_Supplied material_
————————

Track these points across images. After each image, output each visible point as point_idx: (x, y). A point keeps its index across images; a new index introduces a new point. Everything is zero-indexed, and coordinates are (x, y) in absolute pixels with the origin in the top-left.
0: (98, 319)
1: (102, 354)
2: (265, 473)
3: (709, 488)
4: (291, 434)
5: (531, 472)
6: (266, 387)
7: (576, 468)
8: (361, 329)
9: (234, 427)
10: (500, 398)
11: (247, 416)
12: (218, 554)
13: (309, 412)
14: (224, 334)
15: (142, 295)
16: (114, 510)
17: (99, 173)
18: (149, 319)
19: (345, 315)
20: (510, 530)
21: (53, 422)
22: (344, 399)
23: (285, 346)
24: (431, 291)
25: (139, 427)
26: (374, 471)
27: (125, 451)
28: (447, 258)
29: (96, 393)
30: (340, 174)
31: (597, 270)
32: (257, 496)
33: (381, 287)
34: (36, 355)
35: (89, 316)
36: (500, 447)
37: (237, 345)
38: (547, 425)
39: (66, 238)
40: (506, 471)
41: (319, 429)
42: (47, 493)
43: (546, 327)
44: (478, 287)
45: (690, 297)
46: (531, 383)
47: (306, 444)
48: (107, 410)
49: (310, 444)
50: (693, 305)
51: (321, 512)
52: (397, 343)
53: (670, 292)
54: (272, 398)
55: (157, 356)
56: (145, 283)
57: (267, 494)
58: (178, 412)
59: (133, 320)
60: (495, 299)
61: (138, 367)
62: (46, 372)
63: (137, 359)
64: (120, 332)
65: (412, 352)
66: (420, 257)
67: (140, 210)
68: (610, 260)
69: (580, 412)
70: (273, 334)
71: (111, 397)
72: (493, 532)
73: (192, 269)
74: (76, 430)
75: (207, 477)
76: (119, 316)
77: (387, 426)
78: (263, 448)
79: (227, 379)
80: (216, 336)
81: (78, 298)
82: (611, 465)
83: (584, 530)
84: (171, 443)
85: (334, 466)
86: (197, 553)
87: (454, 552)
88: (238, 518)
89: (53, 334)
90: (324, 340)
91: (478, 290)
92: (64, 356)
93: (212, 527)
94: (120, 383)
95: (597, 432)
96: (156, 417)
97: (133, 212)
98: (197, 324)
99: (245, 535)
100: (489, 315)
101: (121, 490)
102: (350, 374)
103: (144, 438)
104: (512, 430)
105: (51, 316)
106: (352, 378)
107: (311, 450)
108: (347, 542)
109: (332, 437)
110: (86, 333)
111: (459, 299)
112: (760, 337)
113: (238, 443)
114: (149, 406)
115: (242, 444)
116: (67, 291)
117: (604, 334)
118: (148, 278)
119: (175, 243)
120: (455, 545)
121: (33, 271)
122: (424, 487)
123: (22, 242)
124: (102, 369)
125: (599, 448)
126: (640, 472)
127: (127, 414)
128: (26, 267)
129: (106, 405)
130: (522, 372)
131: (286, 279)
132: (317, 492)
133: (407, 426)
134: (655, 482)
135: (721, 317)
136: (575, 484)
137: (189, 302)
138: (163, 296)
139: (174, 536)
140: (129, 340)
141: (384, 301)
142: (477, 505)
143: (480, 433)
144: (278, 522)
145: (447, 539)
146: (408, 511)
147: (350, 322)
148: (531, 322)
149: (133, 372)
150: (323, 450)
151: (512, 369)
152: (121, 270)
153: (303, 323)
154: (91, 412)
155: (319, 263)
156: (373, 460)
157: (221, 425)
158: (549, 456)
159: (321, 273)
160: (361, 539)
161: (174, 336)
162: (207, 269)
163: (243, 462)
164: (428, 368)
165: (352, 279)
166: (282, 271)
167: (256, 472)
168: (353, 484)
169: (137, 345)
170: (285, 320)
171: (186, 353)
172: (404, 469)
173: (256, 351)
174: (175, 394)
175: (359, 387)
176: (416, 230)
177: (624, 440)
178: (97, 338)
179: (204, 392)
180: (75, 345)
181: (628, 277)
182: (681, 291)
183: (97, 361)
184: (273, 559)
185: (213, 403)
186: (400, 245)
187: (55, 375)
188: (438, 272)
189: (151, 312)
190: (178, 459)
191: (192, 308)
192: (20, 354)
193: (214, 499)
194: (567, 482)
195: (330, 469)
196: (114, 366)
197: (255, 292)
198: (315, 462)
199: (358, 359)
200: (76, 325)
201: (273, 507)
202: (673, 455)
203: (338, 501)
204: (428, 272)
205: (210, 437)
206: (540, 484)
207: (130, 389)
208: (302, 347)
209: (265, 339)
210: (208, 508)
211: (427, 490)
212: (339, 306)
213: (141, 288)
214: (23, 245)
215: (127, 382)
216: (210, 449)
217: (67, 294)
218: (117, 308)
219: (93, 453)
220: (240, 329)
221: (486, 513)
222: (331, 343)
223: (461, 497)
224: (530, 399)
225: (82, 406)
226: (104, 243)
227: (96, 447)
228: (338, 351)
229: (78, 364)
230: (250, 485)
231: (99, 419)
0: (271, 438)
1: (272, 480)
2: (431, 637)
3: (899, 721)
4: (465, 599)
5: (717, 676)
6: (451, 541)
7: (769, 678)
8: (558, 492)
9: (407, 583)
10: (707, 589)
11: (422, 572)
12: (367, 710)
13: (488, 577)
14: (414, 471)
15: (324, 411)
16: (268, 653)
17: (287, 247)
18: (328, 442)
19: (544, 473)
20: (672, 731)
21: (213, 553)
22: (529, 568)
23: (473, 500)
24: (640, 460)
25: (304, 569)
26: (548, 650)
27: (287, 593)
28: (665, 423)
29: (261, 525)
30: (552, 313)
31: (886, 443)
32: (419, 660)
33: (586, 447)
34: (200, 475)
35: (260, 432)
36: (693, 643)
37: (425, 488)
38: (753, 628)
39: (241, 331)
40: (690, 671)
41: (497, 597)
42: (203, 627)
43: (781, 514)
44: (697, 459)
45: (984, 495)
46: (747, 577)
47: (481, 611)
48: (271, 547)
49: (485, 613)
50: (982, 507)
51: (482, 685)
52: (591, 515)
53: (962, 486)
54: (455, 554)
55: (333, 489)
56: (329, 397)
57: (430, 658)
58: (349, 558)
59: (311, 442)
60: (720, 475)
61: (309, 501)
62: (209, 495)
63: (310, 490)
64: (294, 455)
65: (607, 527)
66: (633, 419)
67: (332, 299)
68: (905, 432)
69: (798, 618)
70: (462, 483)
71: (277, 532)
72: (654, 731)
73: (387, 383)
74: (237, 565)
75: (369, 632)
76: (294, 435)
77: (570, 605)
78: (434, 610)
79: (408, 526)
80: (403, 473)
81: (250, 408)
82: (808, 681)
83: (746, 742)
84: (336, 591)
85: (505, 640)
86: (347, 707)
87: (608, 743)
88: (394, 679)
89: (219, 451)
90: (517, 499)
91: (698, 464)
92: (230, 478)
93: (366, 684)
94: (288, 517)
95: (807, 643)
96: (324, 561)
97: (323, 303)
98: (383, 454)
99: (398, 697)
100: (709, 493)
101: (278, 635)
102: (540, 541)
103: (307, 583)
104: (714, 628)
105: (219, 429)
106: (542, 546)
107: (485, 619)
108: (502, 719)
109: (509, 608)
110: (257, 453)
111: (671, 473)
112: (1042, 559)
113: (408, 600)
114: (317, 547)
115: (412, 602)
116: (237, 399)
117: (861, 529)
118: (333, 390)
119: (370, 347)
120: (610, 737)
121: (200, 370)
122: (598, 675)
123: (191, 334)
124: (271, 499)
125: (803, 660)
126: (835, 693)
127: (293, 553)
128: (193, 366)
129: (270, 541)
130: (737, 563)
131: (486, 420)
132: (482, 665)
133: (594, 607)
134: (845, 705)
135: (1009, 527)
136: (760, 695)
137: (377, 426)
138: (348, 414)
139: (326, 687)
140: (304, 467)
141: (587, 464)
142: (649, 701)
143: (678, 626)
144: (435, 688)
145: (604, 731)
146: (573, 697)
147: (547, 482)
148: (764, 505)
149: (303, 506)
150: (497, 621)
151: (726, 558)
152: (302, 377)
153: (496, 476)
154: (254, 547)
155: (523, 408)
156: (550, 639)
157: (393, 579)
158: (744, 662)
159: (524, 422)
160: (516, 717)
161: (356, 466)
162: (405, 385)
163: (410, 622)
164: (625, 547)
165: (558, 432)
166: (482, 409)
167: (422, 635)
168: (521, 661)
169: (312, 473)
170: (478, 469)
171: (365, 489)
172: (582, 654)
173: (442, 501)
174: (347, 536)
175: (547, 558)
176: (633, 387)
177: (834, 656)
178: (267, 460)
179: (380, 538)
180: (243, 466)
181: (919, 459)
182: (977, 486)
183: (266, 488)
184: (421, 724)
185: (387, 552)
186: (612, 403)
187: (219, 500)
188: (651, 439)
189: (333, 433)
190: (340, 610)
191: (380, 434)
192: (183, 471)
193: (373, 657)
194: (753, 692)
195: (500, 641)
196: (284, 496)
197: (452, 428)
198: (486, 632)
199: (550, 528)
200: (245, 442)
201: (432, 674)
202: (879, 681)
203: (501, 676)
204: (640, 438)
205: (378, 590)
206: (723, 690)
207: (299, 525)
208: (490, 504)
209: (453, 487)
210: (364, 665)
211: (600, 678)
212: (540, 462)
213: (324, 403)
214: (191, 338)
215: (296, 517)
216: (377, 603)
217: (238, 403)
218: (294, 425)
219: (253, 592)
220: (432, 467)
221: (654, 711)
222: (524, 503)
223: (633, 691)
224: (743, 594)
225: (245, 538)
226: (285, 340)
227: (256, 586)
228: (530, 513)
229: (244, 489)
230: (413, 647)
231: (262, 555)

————————

Could you copy out the material word for word, from its first line up to and including the line with "23: (285, 346)"?

Track these points across images. After each image, output each visible point as point_idx: (x, y). A point keeps its index across images; a new index introduces a new point. Everything is zero-indexed, and coordinates are (x, y) in absolute pixels with the origin in the top-left.
0: (98, 319)
1: (102, 354)
2: (265, 473)
3: (709, 488)
4: (291, 434)
5: (531, 472)
6: (266, 387)
7: (576, 468)
8: (361, 329)
9: (234, 427)
10: (500, 398)
11: (247, 416)
12: (218, 554)
13: (309, 412)
14: (224, 334)
15: (142, 295)
16: (114, 510)
17: (99, 173)
18: (149, 319)
19: (345, 315)
20: (510, 530)
21: (53, 422)
22: (344, 399)
23: (285, 346)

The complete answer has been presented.